Quote, word for word, the portion of the boron nitride coating report that begins with the words containing "PSI scales up" and ends with "evaluated coating technologies.".

--- Given text ---

PSI scales up boron nitride coating process for 316L powders to industrial batch sizes

Phoenix Scientific Industries Ltd (PSI), based in Hailsham, East Sussex, UK, has developed and scaled a fluidised bed reactor (FBR) process for coating 316L stainless steel powders with boron nitride nanoparticles for additive manufacturing. The company produced two 20 kg batches of coated powder using a larger retort system, maintaining coating quality comparable to laboratory trials. PSI reported that initial investigations found commercially available boron nitride nanopowder exhibited significant agglomeration, which was addressed through a solution-based dispersion approach that reduced agglomerate sizes to approximately 1–2 µm before coating. The company identified the FBR route as the most effective among several evaluated coating technologies.

--- Information provided ---

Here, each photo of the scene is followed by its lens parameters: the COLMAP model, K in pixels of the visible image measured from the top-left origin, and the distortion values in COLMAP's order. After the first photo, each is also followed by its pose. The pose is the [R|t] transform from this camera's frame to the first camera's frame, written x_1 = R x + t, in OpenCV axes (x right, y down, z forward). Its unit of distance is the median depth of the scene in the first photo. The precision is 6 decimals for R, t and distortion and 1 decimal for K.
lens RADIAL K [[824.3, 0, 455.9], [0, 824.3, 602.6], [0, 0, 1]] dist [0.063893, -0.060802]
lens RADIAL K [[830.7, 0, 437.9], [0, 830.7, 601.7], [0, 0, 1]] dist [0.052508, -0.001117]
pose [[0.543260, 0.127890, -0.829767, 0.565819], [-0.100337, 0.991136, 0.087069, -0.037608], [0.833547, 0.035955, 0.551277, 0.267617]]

---

→ Exercise answer
PSI scales up boron nitride coating process for 316L powders to industrial batch sizes

Phoenix Scientific Industries Ltd (PSI), based in Hailsham, East Sussex, UK, has developed and scaled a fluidised bed reactor (FBR) process for coating 316L stainless steel powders with boron nitride nanoparticles for additive manufacturing. The company produced two 20 kg batches of coated powder using a larger retort system, maintaining coating quality comparable to laboratory trials. PSI reported that initial investigations found commercially available boron nitride nanopowder exhibited significant agglomeration, which was addressed through a solution-based dispersion approach that reduced agglomerate sizes to approximately 1–2 µm before coating. The company identified the FBR route as the most effective among several evaluated coating technologies.